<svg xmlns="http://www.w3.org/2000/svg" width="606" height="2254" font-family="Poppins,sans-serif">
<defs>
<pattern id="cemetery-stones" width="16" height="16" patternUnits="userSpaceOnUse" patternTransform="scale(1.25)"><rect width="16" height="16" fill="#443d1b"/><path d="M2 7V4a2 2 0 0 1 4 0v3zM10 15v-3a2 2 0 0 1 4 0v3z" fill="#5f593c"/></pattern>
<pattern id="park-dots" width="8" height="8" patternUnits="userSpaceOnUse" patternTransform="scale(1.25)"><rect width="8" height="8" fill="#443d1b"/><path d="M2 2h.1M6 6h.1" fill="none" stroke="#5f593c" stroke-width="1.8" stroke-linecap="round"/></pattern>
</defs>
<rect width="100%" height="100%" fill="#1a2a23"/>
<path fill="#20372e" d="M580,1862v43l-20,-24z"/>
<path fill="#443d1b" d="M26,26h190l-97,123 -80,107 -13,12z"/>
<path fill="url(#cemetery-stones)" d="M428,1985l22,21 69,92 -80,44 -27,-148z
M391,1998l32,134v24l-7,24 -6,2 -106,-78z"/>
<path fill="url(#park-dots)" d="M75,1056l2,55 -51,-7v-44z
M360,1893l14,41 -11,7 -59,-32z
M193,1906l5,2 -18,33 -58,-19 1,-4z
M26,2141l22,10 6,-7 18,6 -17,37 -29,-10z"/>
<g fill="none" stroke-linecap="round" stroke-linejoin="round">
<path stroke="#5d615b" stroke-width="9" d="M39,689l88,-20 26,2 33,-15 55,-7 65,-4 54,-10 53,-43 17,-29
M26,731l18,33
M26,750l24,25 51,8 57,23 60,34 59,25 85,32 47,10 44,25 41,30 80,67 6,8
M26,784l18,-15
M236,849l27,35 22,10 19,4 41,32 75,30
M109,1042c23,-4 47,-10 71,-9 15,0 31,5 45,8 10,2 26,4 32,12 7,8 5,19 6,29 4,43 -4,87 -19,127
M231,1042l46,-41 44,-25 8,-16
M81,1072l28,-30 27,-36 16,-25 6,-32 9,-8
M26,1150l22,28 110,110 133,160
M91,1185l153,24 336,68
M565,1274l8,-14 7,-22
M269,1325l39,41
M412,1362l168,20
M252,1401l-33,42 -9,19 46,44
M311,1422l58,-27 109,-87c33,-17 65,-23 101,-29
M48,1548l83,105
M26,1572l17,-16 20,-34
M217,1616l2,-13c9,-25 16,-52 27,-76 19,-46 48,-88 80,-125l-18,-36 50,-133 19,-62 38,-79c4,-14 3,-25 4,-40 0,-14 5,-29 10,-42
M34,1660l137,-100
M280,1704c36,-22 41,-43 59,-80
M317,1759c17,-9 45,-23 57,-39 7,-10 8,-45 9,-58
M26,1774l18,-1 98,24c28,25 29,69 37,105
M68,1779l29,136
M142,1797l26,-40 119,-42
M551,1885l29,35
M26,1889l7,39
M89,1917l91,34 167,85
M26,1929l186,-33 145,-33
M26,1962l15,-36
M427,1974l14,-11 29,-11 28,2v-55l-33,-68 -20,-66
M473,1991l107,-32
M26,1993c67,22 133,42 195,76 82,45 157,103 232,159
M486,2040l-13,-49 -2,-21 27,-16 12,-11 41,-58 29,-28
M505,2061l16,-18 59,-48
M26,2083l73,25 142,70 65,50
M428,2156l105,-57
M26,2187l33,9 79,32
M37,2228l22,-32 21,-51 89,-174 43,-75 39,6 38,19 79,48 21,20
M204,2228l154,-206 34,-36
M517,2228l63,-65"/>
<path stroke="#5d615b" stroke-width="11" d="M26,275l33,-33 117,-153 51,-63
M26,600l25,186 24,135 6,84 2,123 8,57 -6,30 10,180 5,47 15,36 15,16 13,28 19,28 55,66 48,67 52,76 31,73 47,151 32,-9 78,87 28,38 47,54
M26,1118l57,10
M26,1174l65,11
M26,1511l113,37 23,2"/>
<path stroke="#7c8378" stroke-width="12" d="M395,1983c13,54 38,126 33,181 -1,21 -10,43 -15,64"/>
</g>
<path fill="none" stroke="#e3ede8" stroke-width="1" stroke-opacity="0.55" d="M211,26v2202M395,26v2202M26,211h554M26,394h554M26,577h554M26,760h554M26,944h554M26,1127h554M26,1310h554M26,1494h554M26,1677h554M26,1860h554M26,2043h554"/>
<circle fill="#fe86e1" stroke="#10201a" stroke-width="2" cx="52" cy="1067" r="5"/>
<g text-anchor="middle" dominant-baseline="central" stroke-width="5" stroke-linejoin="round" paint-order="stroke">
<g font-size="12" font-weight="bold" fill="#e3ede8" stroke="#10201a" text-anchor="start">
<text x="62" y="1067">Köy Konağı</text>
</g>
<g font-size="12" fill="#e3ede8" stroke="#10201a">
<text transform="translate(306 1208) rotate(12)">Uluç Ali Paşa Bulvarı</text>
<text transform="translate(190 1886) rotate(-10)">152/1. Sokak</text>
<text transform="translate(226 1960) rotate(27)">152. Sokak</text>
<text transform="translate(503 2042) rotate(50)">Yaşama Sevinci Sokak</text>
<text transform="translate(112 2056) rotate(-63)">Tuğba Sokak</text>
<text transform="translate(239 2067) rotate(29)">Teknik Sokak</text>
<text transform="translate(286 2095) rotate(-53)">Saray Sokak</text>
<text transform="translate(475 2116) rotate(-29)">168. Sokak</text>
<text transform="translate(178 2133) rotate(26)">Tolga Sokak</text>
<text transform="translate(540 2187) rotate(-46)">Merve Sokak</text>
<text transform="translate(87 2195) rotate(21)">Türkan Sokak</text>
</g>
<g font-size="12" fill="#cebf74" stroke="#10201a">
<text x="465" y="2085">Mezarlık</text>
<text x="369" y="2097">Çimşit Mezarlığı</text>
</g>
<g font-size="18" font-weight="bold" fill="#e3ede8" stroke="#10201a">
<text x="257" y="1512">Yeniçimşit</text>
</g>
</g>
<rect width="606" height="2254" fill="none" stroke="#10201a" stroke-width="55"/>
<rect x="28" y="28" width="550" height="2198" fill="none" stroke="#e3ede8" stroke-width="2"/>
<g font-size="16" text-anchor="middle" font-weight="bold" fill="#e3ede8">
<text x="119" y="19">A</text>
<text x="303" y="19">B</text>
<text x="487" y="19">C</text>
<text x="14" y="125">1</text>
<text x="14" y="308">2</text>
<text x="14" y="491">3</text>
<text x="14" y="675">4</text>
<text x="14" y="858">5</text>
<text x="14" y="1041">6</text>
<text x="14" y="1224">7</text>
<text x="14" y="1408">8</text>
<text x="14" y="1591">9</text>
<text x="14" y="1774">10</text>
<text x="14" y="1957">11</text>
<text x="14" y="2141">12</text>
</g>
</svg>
★ ★ ★
## YOUR TASK
Restate the data in full so that no line differs from the original.

## TASK ANSWER
<svg xmlns="http://www.w3.org/2000/svg" width="606" height="2254" font-family="Poppins,sans-serif">
<defs>
<pattern id="cemetery-stones" width="16" height="16" patternUnits="userSpaceOnUse" patternTransform="scale(1.25)"><rect width="16" height="16" fill="#443d1b"/><path d="M2 7V4a2 2 0 0 1 4 0v3zM10 15v-3a2 2 0 0 1 4 0v3z" fill="#5f593c"/></pattern>
<pattern id="park-dots" width="8" height="8" patternUnits="userSpaceOnUse" patternTransform="scale(1.25)"><rect width="8" height="8" fill="#443d1b"/><path d="M2 2h.1M6 6h.1" fill="none" stroke="#5f593c" stroke-width="1.8" stroke-linecap="round"/></pattern>
</defs>
<rect width="100%" height="100%" fill="#1a2a23"/>
<path fill="#20372e" d="M580,1862v43l-20,-24z"/>
<path fill="#443d1b" d="M26,26h190l-97,123 -80,107 -13,12z"/>
<path fill="url(#cemetery-stones)" d="M428,1985l22,21 69,92 -80,44 -27,-148z
M391,1998l32,134v24l-7,24 -6,2 -106,-78z"/>
<path fill="url(#park-dots)" d="M75,1056l2,55 -51,-7v-44z
M360,1893l14,41 -11,7 -59,-32z
M193,1906l5,2 -18,33 -58,-19 1,-4z
M26,2141l22,10 6,-7 18,6 -17,37 -29,-10z"/>
<g fill="none" stroke-linecap="round" stroke-linejoin="round">
<path stroke="#5d615b" stroke-width="9" d="M39,689l88,-20 26,2 33,-15 55,-7 65,-4 54,-10 53,-43 17,-29
M26,731l18,33
M26,750l24,25 51,8 57,23 60,34 59,25 85,32 47,10 44,25 41,30 80,67 6,8
M26,784l18,-15
M236,849l27,35 22,10 19,4 41,32 75,30
M109,1042c23,-4 47,-10 71,-9 15,0 31,5 45,8 10,2 26,4 32,12 7,8 5,19 6,29 4,43 -4,87 -19,127
M231,1042l46,-41 44,-25 8,-16
M81,1072l28,-30 27,-36 16,-25 6,-32 9,-8
M26,1150l22,28 110,110 133,160
M91,1185l153,24 336,68
M565,1274l8,-14 7,-22
M269,1325l39,41
M412,1362l168,20
M252,1401l-33,42 -9,19 46,44
M311,1422l58,-27 109,-87c33,-17 65,-23 101,-29
M48,1548l83,105
M26,1572l17,-16 20,-34
M217,1616l2,-13c9,-25 16,-52 27,-76 19,-46 48,-88 80,-125l-18,-36 50,-133 19,-62 38,-79c4,-14 3,-25 4,-40 0,-14 5,-29 10,-42
M34,1660l137,-100
M280,1704c36,-22 41,-43 59,-80
M317,1759c17,-9 45,-23 57,-39 7,-10 8,-45 9,-58
M26,1774l18,-1 98,24c28,25 29,69 37,105
M68,1779l29,136
M142,1797l26,-40 119,-42
M551,1885l29,35
M26,1889l7,39
M89,1917l91,34 167,85
M26,1929l186,-33 145,-33
M26,1962l15,-36
M427,1974l14,-11 29,-11 28,2v-55l-33,-68 -20,-66
M473,1991l107,-32
M26,1993c67,22 133,42 195,76 82,45 157,103 232,159
M486,2040l-13,-49 -2,-21 27,-16 12,-11 41,-58 29,-28
M505,2061l16,-18 59,-48
M26,2083l73,25 142,70 65,50
M428,2156l105,-57
M26,2187l33,9 79,32
M37,2228l22,-32 21,-51 89,-174 43,-75 39,6 38,19 79,48 21,20
M204,2228l154,-206 34,-36
M517,2228l63,-65"/>
<path stroke="#5d615b" stroke-width="11" d="M26,275l33,-33 117,-153 51,-63
M26,600l25,186 24,135 6,84 2,123 8,57 -6,30 10,180 5,47 15,36 15,16 13,28 19,28 55,66 48,67 52,76 31,73 47,151 32,-9 78,87 28,38 47,54
M26,1118l57,10
M26,1174l65,11
M26,1511l113,37 23,2"/>
<path stroke="#7c8378" stroke-width="12" d="M395,1983c13,54 38,126 33,181 -1,21 -10,43 -15,64"/>
</g>
<path fill="none" stroke="#e3ede8" stroke-width="1" stroke-opacity="0.55" d="M211,26v2202M395,26v2202M26,211h554M26,394h554M26,577h554M26,760h554M26,944h554M26,1127h554M26,1310h554M26,1494h554M26,1677h554M26,1860h554M26,2043h554"/>
<circle fill="#fe86e1" stroke="#10201a" stroke-width="2" cx="52" cy="1067" r="5"/>
<g text-anchor="middle" dominant-baseline="central" stroke-width="5" stroke-linejoin="round" paint-order="stroke">
<g font-size="12" font-weight="bold" fill="#e3ede8" stroke="#10201a" text-anchor="start">
<text x="62" y="1067">Köy Konağı</text>
</g>
<g font-size="12" fill="#e3ede8" stroke="#10201a">
<text transform="translate(306 1208) rotate(12)">Uluç Ali Paşa Bulvarı</text>
<text transform="translate(190 1886) rotate(-10)">152/1. Sokak</text>
<text transform="translate(226 1960) rotate(27)">152. Sokak</text>
<text transform="translate(503 2042) rotate(50)">Yaşama Sevinci Sokak</text>
<text transform="translate(112 2056) rotate(-63)">Tuğba Sokak</text>
<text transform="translate(239 2067) rotate(29)">Teknik Sokak</text>
<text transform="translate(286 2095) rotate(-53)">Saray Sokak</text>
<text transform="translate(475 2116) rotate(-29)">168. Sokak</text>
<text transform="translate(178 2133) rotate(26)">Tolga Sokak</text>
<text transform="translate(540 2187) rotate(-46)">Merve Sokak</text>
<text transform="translate(87 2195) rotate(21)">Türkan Sokak</text>
</g>
<g font-size="12" fill="#cebf74" stroke="#10201a">
<text x="465" y="2085">Mezarlık</text>
<text x="369" y="2097">Çimşit Mezarlığı</text>
</g>
<g font-size="18" font-weight="bold" fill="#e3ede8" stroke="#10201a">
<text x="257" y="1512">Yeniçimşit</text>
</g>
</g>
<rect width="606" height="2254" fill="none" stroke="#10201a" stroke-width="55"/>
<rect x="28" y="28" width="550" height="2198" fill="none" stroke="#e3ede8" stroke-width="2"/>
<g font-size="16" text-anchor="middle" font-weight="bold" fill="#e3ede8">
<text x="119" y="19">A</text>
<text x="303" y="19">B</text>
<text x="487" y="19">C</text>
<text x="14" y="125">1</text>
<text x="14" y="308">2</text>
<text x="14" y="491">3</text>
<text x="14" y="675">4</text>
<text x="14" y="858">5</text>
<text x="14" y="1041">6</text>
<text x="14" y="1224">7</text>
<text x="14" y="1408">8</text>
<text x="14" y="1591">9</text>
<text x="14" y="1774">10</text>
<text x="14" y="1957">11</text>
<text x="14" y="2141">12</text>
</g>
</svg>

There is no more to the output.